Nachhaltige Verpackungen: So tickt der Verbraucher!?
Der gut informierte und rational entscheidende Käufer ist die Ausnahme. Das gilt auch im Zusammenhang mit Verpackungen. Ihre Bedeutung im Marketing-Mix darf daher nicht unterschätzt werden.
„Über 95 Prozent aller Kaufentscheidungen werden unbewusst getroffen – nicht rational, sondern emotional“, zitiert Marktforscher und Stratege Dr. Ralf Mayer de Groot eine zentrale Erkenntnis der Hirnforschung. „Aber wie tickt der Kunde wirklich? Was sind die wahren Kaufgründe? Wie können Sie die Markenwahl beeinflussen? Welche Emotionen lösen Käufe aus – und warum andere nicht?“ Diese Fragen sind nicht leicht zu beantworten, wie bekannte Fallbeispiele aus der Markenindustrie eindrücklich belegen. Die Einführung einer Kunststoffverpackung für eine Schokoladentafel beispielsweise bescherte einem Hersteller nicht nur viel Umweltkritik und negative PR, sondern auch den Verlust von einem Drittel Marktanteil und Kosten im hohen zweistelligen Millionenbereich.
Bedeutung der Verpackung wird unterschätzt
Solche Geschichten sind beileibe kein Einzelfall: Wird im Rahmen des Relaunches das Verpackungsmaterial von Getränken, Süßwaren oder Putzmitteln geändert und neu gestaltet, dann hat das zum Teil wesentliche Auswirkungen auf Erfolg oder Misserfolg eines Produktes. „Sogar vermeintlich kleine Verpackungsveränderungen können durch Assoziationen große Image- und Absatz-Effekte auslösen“, weiß Mayer de Groot.
Die Bedeutung der Verpackung im Marketing-Mix ist demnach immens: „Sie ist die konzentrierteste Form der Markenidee, positioniert und differenziert das Produkt auf direktestem Wege. Die Verpackung ist das kostengünstigste und am längsten wirkende Kommunikationsmittel am Einsatzort.“ Aber noch immer unterschätzten 55 Prozent aller Marketingfachleute die strategische Bedeutung von Verpackung und Produktdesign. Beides werde viel zu selten vorher „hart“ getestet.
Der informierte Käufer ist die Ausnahme
Die Zahlen der Marktforscher belegen, wie wankelmütig Verbraucher beim Einkauf reagieren: 70 Prozent aller Kaufentscheidungen fallen am POS in durchschnittlich weniger als vier Sekunden. Über ein Fünftel aller geplanten Käufe werden sogar noch am POS abgebrochen. „Selbst beim Thema Nachhaltigkeit kann man dem Konsumenten nicht vertrauen, dass er sich so verhält wie er sagt“ – auch das zeigt die Marktforschung. Begriffe wie „Ökobilanz“, „CO2-Fußabdruck“ und „biologisch abbaubar“ werden ansatzweise, aber nicht vollkommen verstanden.
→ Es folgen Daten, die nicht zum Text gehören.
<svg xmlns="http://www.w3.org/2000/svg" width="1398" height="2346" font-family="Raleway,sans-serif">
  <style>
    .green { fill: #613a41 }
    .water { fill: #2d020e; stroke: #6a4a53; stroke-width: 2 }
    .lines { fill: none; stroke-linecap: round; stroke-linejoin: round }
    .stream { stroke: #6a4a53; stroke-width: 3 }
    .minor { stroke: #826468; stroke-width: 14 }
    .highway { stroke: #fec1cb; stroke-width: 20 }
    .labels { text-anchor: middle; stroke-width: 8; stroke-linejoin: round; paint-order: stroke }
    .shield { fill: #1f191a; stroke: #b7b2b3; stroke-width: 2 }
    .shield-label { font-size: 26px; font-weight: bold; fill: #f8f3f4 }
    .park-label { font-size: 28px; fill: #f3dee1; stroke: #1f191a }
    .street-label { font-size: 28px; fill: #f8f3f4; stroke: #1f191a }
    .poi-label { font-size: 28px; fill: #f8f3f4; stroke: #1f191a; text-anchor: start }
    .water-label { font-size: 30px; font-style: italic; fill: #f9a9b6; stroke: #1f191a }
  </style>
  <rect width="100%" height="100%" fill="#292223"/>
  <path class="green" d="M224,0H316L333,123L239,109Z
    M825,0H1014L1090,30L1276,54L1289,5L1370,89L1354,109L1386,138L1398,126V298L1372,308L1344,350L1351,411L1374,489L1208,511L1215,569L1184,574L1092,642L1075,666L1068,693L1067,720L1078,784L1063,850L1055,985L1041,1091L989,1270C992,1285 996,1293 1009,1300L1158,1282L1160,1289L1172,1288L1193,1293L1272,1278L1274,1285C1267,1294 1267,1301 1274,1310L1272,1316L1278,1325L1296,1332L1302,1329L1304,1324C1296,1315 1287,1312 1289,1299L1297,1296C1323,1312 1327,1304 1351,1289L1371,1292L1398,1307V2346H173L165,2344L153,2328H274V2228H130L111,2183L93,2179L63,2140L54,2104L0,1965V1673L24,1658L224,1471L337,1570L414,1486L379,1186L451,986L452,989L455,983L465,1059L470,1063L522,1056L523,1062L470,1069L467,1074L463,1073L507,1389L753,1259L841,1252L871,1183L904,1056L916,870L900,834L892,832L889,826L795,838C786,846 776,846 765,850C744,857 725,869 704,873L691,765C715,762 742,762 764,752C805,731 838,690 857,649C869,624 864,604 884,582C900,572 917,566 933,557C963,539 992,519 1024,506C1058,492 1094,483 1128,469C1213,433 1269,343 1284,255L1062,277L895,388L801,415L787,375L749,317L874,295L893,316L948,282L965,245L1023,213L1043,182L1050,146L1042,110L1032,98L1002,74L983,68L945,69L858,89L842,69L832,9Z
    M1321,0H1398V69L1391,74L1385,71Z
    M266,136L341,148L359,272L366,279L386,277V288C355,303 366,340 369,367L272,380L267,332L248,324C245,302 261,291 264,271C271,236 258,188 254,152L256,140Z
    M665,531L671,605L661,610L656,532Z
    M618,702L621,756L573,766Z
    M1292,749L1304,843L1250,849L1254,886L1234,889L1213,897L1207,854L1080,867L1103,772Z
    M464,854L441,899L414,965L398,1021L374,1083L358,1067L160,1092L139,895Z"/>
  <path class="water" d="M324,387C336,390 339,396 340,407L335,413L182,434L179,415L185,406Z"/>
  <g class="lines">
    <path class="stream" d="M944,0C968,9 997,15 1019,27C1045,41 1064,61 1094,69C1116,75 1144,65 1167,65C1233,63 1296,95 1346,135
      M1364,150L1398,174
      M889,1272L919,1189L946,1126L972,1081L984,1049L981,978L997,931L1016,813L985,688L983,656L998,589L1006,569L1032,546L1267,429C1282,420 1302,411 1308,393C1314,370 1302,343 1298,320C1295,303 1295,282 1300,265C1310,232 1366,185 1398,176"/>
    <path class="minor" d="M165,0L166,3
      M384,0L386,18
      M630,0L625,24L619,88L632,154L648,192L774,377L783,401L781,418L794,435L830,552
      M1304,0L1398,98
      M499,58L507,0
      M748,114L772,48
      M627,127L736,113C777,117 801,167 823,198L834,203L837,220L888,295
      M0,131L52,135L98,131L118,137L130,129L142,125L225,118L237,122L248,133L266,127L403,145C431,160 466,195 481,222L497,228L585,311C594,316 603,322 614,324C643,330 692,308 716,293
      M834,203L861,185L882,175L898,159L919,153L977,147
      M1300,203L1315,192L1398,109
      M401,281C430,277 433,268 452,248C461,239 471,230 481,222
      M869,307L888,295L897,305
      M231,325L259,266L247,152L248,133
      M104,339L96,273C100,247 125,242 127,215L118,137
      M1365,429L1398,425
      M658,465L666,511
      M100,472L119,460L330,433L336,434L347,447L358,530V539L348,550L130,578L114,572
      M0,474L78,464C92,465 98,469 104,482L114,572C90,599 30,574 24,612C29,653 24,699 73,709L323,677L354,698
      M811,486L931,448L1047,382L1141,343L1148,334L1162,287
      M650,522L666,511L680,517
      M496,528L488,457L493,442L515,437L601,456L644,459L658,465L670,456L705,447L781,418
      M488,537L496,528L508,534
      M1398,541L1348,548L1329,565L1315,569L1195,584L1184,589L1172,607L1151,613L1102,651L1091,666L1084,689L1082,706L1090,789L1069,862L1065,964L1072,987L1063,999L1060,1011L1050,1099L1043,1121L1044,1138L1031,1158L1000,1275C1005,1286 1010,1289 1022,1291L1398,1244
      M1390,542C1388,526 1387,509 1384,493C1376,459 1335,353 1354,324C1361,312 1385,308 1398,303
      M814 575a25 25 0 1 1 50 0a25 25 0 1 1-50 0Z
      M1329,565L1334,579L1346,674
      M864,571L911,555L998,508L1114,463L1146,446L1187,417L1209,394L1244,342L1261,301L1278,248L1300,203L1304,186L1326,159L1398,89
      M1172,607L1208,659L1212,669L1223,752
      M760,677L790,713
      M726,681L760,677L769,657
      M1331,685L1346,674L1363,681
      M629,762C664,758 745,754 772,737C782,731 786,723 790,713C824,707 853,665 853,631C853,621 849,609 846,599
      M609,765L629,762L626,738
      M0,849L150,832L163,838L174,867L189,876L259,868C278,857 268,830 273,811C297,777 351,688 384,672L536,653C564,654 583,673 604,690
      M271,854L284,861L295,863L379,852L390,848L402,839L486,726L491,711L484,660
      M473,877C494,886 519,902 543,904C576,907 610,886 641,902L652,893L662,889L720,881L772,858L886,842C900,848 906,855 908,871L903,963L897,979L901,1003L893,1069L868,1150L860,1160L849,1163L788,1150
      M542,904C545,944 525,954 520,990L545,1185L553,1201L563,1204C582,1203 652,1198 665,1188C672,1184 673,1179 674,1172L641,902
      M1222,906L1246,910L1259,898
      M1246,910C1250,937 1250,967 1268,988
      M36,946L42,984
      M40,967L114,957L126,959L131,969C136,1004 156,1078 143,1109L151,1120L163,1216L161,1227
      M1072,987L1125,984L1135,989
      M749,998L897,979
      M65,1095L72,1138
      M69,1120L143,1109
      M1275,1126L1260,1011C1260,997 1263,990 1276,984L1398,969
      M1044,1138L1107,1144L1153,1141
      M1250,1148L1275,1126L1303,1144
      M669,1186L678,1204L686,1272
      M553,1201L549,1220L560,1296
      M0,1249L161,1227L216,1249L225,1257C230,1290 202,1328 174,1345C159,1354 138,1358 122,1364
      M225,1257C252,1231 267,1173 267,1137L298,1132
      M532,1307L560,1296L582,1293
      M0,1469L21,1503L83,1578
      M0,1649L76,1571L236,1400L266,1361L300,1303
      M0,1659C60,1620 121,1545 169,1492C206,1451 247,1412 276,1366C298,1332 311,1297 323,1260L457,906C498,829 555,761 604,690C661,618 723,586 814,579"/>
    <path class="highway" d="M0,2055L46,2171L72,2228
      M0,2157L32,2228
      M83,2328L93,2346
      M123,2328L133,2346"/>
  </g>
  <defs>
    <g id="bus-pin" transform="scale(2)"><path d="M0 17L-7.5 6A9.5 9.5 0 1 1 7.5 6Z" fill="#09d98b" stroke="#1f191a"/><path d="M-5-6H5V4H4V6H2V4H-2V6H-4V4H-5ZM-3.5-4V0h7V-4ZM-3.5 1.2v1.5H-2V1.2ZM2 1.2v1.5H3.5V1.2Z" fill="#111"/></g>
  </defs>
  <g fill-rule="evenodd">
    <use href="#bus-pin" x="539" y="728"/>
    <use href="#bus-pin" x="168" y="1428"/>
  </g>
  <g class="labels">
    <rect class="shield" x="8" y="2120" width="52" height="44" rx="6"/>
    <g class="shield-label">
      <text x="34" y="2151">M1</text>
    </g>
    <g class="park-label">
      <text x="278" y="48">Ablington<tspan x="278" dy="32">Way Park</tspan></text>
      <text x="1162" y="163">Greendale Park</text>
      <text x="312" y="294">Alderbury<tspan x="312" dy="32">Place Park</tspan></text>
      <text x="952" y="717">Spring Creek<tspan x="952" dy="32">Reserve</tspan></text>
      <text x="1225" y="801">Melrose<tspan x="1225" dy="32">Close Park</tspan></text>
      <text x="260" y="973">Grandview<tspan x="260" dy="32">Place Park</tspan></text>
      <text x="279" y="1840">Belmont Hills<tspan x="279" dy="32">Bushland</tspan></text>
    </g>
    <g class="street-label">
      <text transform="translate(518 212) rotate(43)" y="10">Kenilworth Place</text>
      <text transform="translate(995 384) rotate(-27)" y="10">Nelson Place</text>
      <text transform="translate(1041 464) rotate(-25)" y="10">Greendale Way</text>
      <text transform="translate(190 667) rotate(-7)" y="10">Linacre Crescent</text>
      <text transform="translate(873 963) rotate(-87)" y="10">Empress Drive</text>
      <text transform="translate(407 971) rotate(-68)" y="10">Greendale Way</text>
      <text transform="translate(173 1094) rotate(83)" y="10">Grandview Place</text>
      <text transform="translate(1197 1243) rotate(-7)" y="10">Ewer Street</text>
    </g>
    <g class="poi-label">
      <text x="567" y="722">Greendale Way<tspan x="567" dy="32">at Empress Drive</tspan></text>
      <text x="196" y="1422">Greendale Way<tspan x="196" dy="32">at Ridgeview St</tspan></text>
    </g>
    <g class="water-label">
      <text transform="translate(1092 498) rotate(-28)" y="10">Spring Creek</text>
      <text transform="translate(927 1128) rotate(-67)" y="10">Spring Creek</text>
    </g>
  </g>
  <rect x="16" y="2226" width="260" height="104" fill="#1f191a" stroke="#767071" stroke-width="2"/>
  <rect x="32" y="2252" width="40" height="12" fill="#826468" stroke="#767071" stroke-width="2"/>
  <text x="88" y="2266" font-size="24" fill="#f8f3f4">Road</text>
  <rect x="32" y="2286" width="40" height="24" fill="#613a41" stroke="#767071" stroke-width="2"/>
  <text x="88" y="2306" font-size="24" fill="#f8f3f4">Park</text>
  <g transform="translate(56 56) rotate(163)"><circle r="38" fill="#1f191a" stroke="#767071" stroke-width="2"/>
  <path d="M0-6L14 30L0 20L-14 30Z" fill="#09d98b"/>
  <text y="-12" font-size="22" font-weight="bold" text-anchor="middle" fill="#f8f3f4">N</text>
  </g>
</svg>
Bei Karton und Papier fühlen sich die Befragten in ihrer Beurteilungsfähigkeit noch „relativ sicher“. Aber in Wirklichkeit ist ihr Wissen begrenzt. Bei Kunststoff sowie „Plastik” dominieren Aussagen wie „verursacht viel (Plastik-)Müll und ist umweltschädlich”. 90 Prozent der Konsumenten wünschen sich auf den Verpackungen Umwelthinweise, aber elf von 13 getesteten Umweltzeichen kennen sie nicht.
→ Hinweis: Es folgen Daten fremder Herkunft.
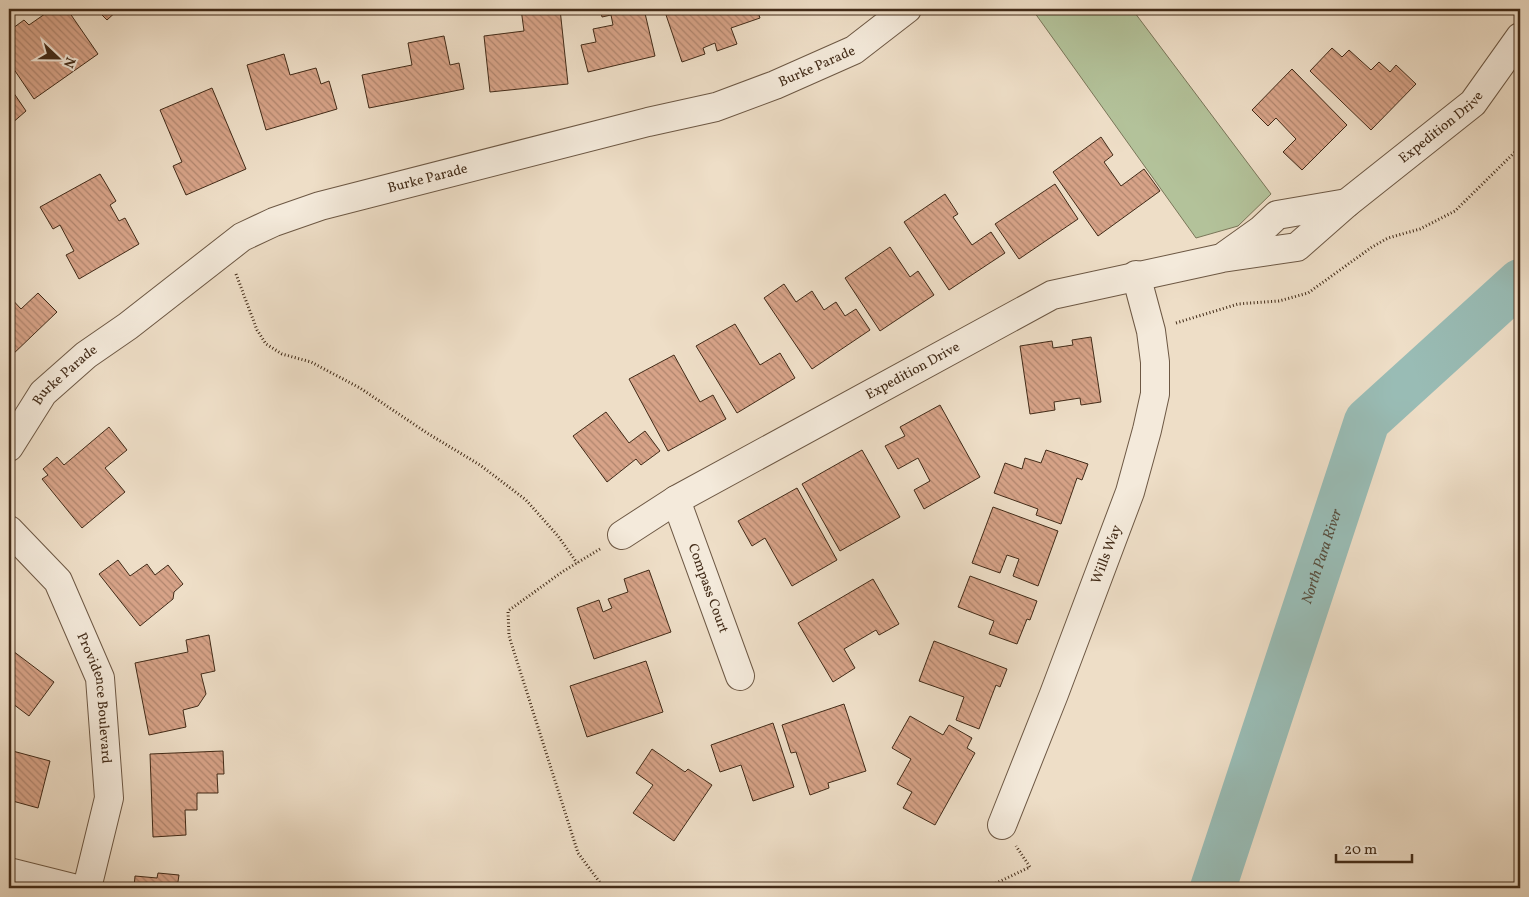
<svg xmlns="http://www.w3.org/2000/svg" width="1529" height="897" font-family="Vollkorn,serif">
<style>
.park{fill:#b3c29a;stroke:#7a7659}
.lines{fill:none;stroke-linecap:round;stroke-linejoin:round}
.river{stroke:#99bcb5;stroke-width:46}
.building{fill:url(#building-back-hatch);stroke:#422b18}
.street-casing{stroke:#6d5844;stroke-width:30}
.path{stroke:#422b18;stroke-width:3;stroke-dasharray:1 2.5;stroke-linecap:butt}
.street{stroke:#f4eadb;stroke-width:28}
.labels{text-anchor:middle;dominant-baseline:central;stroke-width:4.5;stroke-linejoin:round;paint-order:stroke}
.street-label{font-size:14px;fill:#422b18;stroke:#f4eadb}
.water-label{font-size:15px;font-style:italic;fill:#584f3f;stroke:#f4eadb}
</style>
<defs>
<pattern id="building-back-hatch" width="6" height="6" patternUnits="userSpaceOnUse" patternTransform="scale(1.25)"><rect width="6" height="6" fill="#d7a388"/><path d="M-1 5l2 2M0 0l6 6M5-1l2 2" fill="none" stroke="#b0856e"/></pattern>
</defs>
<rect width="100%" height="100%" fill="#eedec7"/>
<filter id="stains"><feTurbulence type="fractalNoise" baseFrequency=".004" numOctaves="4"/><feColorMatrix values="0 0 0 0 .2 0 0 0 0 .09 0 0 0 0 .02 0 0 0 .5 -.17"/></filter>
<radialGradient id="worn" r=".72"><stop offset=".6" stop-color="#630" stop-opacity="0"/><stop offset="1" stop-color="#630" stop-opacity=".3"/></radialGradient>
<!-- park -->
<path class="park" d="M1032 9H1132L1271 194 1238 226 1196 238Z"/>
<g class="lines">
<!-- river -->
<path class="river" id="s1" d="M1213 888 1367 421 1520 282"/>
</g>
<!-- building -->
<path class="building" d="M52 9H67L98 54 34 99 9 62V31L24 20 29 25Z
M96 9H119L107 20Z
M521 9H560L568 84 490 92 484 36 524 31Z
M600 9H644L655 56 588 72 581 45 596 42 593 29 613 25 611 15 602 17Z
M664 9H695L696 10 700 9H757L760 18 731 28 737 44 717 51 715 43 703 48 705 54 682 62Z
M444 36 450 65 459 63 464 89 369 108 362 75 412 65 408 43Z
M1332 48 1342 57 1349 50 1371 70 1379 62 1390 72 1396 65 1416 84 1371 130 1310 71Z
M284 54 290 75 316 68 321 84 329 81 337 109 266 130 247 65Z
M1292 69 1347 125 1302 170 1283 152 1296 139 1276 118 1268 126 1252 110Z
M9 86 26 111 11 124 9 133Z
M212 88 246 169 186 195 173 166 182 162 160 110Z
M1101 137 1113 155 1104 162 1121 186 1144 169 1160 191 1098 236 1053 172Z
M100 174 116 201 110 205 119 221 125 218 139 244 79 279 66 255 74 251 60 225 53 229 40 207Z
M1055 184 1078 219 1019 259 995 224Z
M945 194 958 214 953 217 972 245 991 232 1005 253 949 290 904 222Z
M890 247 910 277 918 271 934 295 880 331 845 278Z
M784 284 796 302 812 291 824 310 836 302 845 316 856 309 870 330 812 369 764 298Z
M38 293 57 312 10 357 9 355V296L21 309Z
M735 324 760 365 780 353 795 378 737 413 696 346Z
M1091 337 1101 402 1081 405 1080 398 1054 402 1055 410 1030 414 1020 346 1052 341 1053 348 1073 345 1072 340Z
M674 355 700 402 713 395 726 419 668 451 629 379Z
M940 405 980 477 924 509 914 490 930 481 918 458 898 469 885 446 905 436 900 427Z
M606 412 629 443 645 431 660 451 641 465 636 459 607 482 573 436Z
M109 427 127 450 105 468 125 492 82 528 42 479 48 475 43 469 57 457 64 465Z
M862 450 900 517 840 551 802 484Z
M1046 450 1088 464 1082 480 1077 478 1061 524 1036 515 1038 509 994 493 1005 463 1022 469 1025 458 1041 463Z
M797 488 837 560 792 586 765 538 752 546 738 521Z
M993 507 1058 531 1038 586 1013 576 1019 559 1007 555 1000 573 972 563Z
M118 560 130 576 147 564 155 575 168 565 183 584 174 592 173 599 140 626 99 574Z
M649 570 671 632 594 659 577 608 599 600 603 612 612 608 608 599 628 592 624 579Z
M970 576 1037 601 1030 620 1027 619 1017 644 989 634 994 621 958 607Z
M873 579 899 624 879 635 876 630 844 649 855 668 833 682 798 623Z
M209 635 215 671 201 674 206 694 198 706 183 710 186 727 149 735 135 663 188 652 186 640Z
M934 641 1007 669 1000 687 996 685 979 729 956 720 964 697 919 681Z
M9 648 54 682 29 716 9 701Z
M646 661 663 712 587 737 570 686Z
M844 704 866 771 828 783 829 788 810 795 796 752 791 753 782 725Z
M910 716 943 735 949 725 972 738 967 748 975 753 935 825 903 808 912 792 897 784 911 759 892 748Z
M773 723 794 787 753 801 741 765 720 772 711 745Z
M652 749 685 772 688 769 712 785 674 841 633 813 653 785 636 773Z
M9 750 50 761 38 808 9 800Z
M223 751 224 774H217L218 793H197V810H185L186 835 153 837 150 754Z
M158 873 179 875 177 888H134L135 876 157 878Z"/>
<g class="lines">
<defs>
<g id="street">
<path d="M1226 255 1261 230 1277 215 1347 203"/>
<path id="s2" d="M9 447 43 393 86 355 128 326 242 237 274 222 320 206 648 122 716 107 775 85 854 50 907 9"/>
<path id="s3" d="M676 500 740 676"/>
<path id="s4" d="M9 530 58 581 100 678 109 798 87 888"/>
<path id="s5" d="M622 535 676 500 1052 295 1222 258 1297 247 1347 203 1473 103 1520 37"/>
<path id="s6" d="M1002 825 1054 694 1130 492 1147 430 1155 394V362L1151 331 1136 275"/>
<path d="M9 872 73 888"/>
</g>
</defs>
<!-- street casing -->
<use href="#street" class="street-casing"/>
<!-- path -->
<path class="path" d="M236 274 257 330 266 344 282 354 311 362 360 388 427 433 480 465 526 500 558 536 577 563
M1176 323 1238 304 1279 301 1308 293 1372 247 1388 238 1420 229 1455 211 1520 147
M600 549 562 572 508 611 509 636 578 853 604 888
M986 888 1030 867 1016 846"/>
<!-- street -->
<use href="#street" class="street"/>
</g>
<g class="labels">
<!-- street labels -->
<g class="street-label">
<text stroke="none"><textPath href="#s2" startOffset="918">Burke Parade</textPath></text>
<text stroke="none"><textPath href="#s5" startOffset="930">Expedition Drive</textPath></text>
<text stroke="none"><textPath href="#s2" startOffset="512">Burke Parade</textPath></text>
<text stroke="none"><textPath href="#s5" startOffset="334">Expedition Drive</textPath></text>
<text stroke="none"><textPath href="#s2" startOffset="92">Burke Parade</textPath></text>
<text stroke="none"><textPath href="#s6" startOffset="290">Wills Way</textPath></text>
<text stroke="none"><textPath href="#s3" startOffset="94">Compass Court</textPath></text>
<text stroke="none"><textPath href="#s4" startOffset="195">Providence Boulevard</textPath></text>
</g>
<!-- water labels -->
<g class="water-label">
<text stroke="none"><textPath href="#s1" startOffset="349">North Para River</textPath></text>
</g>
</g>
<!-- margin -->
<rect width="1529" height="897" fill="none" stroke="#eedec7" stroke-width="30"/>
<rect x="10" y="10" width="1509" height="877" fill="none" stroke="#422b18" stroke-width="2.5"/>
<rect x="15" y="15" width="1499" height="867" fill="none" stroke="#422b18"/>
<!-- north arrow -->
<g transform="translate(58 58) rotate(112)" stroke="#f4eadb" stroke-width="4" paint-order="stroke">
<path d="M0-4L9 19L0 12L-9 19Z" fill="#422b18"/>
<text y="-8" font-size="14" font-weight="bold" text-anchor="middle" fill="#422b18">N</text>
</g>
<!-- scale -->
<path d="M1336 854v8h76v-8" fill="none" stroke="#422b18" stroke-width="2.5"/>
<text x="1344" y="854" font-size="15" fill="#422b18" stroke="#f4eadb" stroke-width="4" paint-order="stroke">20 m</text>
<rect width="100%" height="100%" filter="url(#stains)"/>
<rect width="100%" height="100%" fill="url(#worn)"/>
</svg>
Nachhaltige Verpackungen scheitern am Preis
Das beweist auch das Beispiel der frischen Blaubeeren. Am wichtigsten für den Konsumenten ist den Umfragen zufolge die Qualität der Beeren: frisch, guter Geschmack, reif, gutes Aussehen und gesund. Von den Verpackungseigenschaften wird erwartet, dass die Beeren gut sichtbar, gut geschützt und gut in der Verpackung aufzubewahren sind. Diese Kriterien sind für Verbraucher weitaus wichtiger als ökologische Kriterien wie umweltfreundliches Verpackungsmaterial oder gute Recyclebarkeit. Fast 40 Prozent der Käufer sind immer noch nicht bereit, höhere Preise für nachhaltige Verpackungen zu bezahlen. Eine große Zielgruppe wird daher auch weiterhin transparente Kunststoffverpackungen kaufen. Markttreiber sind die Sichtbarkeit der Beeren und niedrigere Preise. Holzschliff-, Faserform- und Kartonschalen befriedigen dagegen die Bedürfnisse von stärker umweltorientierten Konsumentensegmenten, die bereit sind, höhere Preise zu bezahlen.